**EXCERPT:**

# Call me crazy....



## JamesD (May 4, 2006)

I'm a film nut, and there's no denying that.  Here's the proof:

I've decided to design and build--from scratch, not from an existing design or kit--my own 4X5 monorail view camera, and I've actually arranged to start on it, perhaps this weekend, or perhaps the next, depending on how the planning goes.  The arts & crafts center here has a wood shop, and one of the technicians is actually a photographer (and a fellow film nut:  she owns an enlarger!) as well, with some experience using view cameras. I told her what I was planning, and after she picked up her jaw, she got moderately excited about the project, and promised to help me out as much as she could.

I've been researching online, and I've come across a couple of designs I think I'll borrow from.  The plan is to incorporate all the standard view camera movements, and also construct two or three, or maybe four, backs, permitting 4 to 6 (or 8) exposures before having to reload.  Then, of course, a back for the ground glass as well.  Since I'll be putting all this effort into it, I'll have to make a padded case for it, too.

There're a bunch of reasons why I've embarked on this project.  For one, it'll be a lot cheaper than buying a "real" one.  For another, I've discovered in the process of working with 4X5 pinhole photography that the extra effort that goes into producing an image (as opposed to 35mm format's zoom-autofocus-click) forces me to make better images.  And, I like working with paper negatives.  And I like the benefits of using sheet film.  And I've been constructing and/or improvising a lot of photography and darkroom accessories lately, and this is sort of an "ultimate project."  And it'll improve my woodworking skills.  And, I think it'll be pretty freaking cool.

So, what do y'all think, am I crazy?


----------



## ksmattfish (May 4, 2006)

Sounds exciting to me.  Someday I would like to build my own 4x5 or 5x7 field camera from wood and brass.

I have a friend who frankensteined 4 or 5 old cameras into one 6x17 roll film camera that actually works and takes fantastic photographs.


----------



## terri (May 4, 2006)

I think it'll be pretty freakin' cool, too! :thumbup: 

I'm excited for ya - as time permits, could you show us the work in progress, every now and then?? That would be fun!


----------



## JamesD (May 4, 2006)

I'll be sure to take a few photographs each time I go in to work on it.  Plus, some of the work will be done around the house, such as the bellows, maybe the darkslides, and perhaps some of the final assembly.

I only have one lens right now, an ancient Kodak of London 150mm job with I forget which shutter.  It's in pretty good condition, and I'm planning to use it until I can get some more modern optics.  But, anyway, I'll be sure to take some pictures with it, too, and post 'em up.

Might be a while, though.


----------



## ThomThomsk (May 5, 2006)

**RAW DATA:**
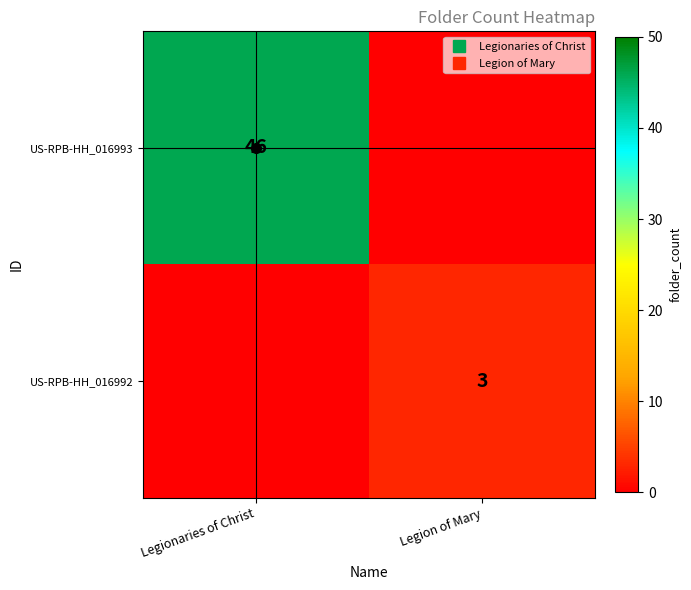

The value of US-RPB-HH_016993 at Legion of Mary is 0. True or false?

True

**TASK 1:** Translate this sentence from the camera-building thread into Spanish: "I'll be sure to take a few photographs each time I go in to work on it."
**TASK 2:** In the camera-building thread, what is the focal length of the only lens JamesD owns?
None of the data is needed for this work.

**ANSWER SECTION 1:** Me aseguraré de tomar algunas fotografías cada vez que vaya a trabajar en ella.

**ANSWER SECTION 2:** 150mm